I’ll tell you why you might want to give a fuck and give this blog a try.

Because I have stories (all true) to share: stories about caring for an 88-year old mother; stories about living with HIV for almost 23 years; stories about being a gay man; stories about losing a father when I was 14, and losing a brother not long after.  I’ve got stories about the depth and despair of depression, and stories about the simple beauty of life.  I’ve got stories about the important things, along with stories about the most mundane of things.

This is not a “poor me” blog, because I don’t believe in being “poor me.”  Life has happened, as life usually does.  It’s happened, and I’ve made choices — not all of them good, but, in the end, they were my choices, and I’ve had to live with whatever happened after: good, bad, otherwise.  Johnbalaya is not just about the stories though, it’s about the thoughts that go along with the stories, the thoughts as they happened.  There are past thoughts, thoughts about what’s happening now, and even thoughts about what’s to come.  There will even be thoughts about trying to make sense of it all, because isn’t that what most of us try to do?

I’d like to be clear that I make no claims, I have no pretensions, nor do I wish it to be thought that I think that my life has been extraordinary.  It hasn’t.  I’m no child of wealth or fame.  I’ve not survived million-to-one odds.  I’m simply a man, who grew up in a working-class neighborhood, and was raised by parents who aren’t all that different from yours.  I’m one story among a million others (though, I suppose I must have a bit of pretension since I am putting my story out there in hopes of it being read.)

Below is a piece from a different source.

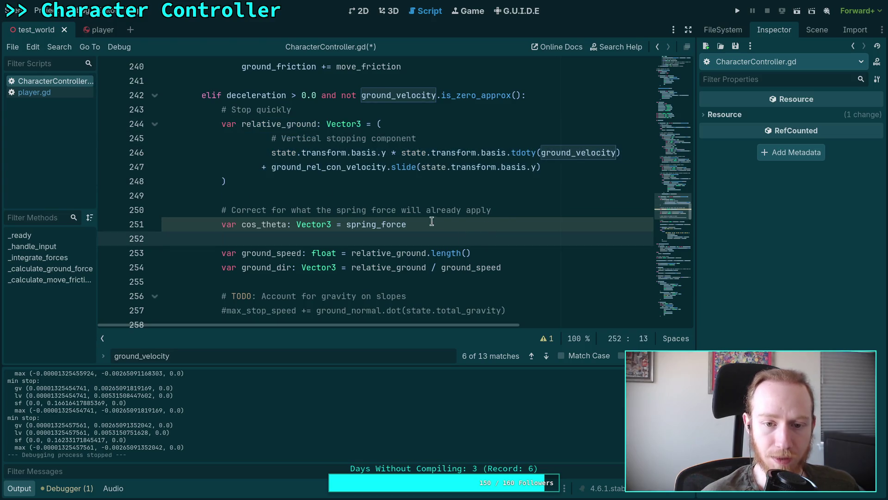
{"action": "left_click", "coordinate": [341, 224]}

I would also like to make it known that I will try my best to not sound like I believe that life has fucked me over.  I don’t believe that.  What I believe is that life can, and usually does, fuck with you.  In my case, any fucking over that has been done to me has been done by me.  I don’t believe I am a victim.  I am simply me.  I’ve stood up, and I’ve fallen down.  I’ve soared to the sun, and I’ve come plummeting to the ground.  I’ve been supported by people, and I’ve been hurt by them as well.  Yet, I’m not a victim of anything other than my own short-comings and impulsiveness, and my own strange, neurotic need to continually self-destruct.

The stories told herein are not in any sort of order.  They’re whatever happens to be on my mind when I sit down to write.  As I am in the hypothetical middle of my journey, I suspect that there will be more stories of the Here and Now, and, unless I suddenly develop some kind of psychic ability, there will be a shortage of stories of my future.

Finally, I would mention that there will be off-topic postings also: food (I suspect you’ll encounter more than a bit about food), music videos, the Viral Video of The Moment, a quotation, or some other oddity.  But, mostly, I’ll try not to stray too far off the beaten path.

Welcome to Johnbalaya.  Welcome to the Mind Of John.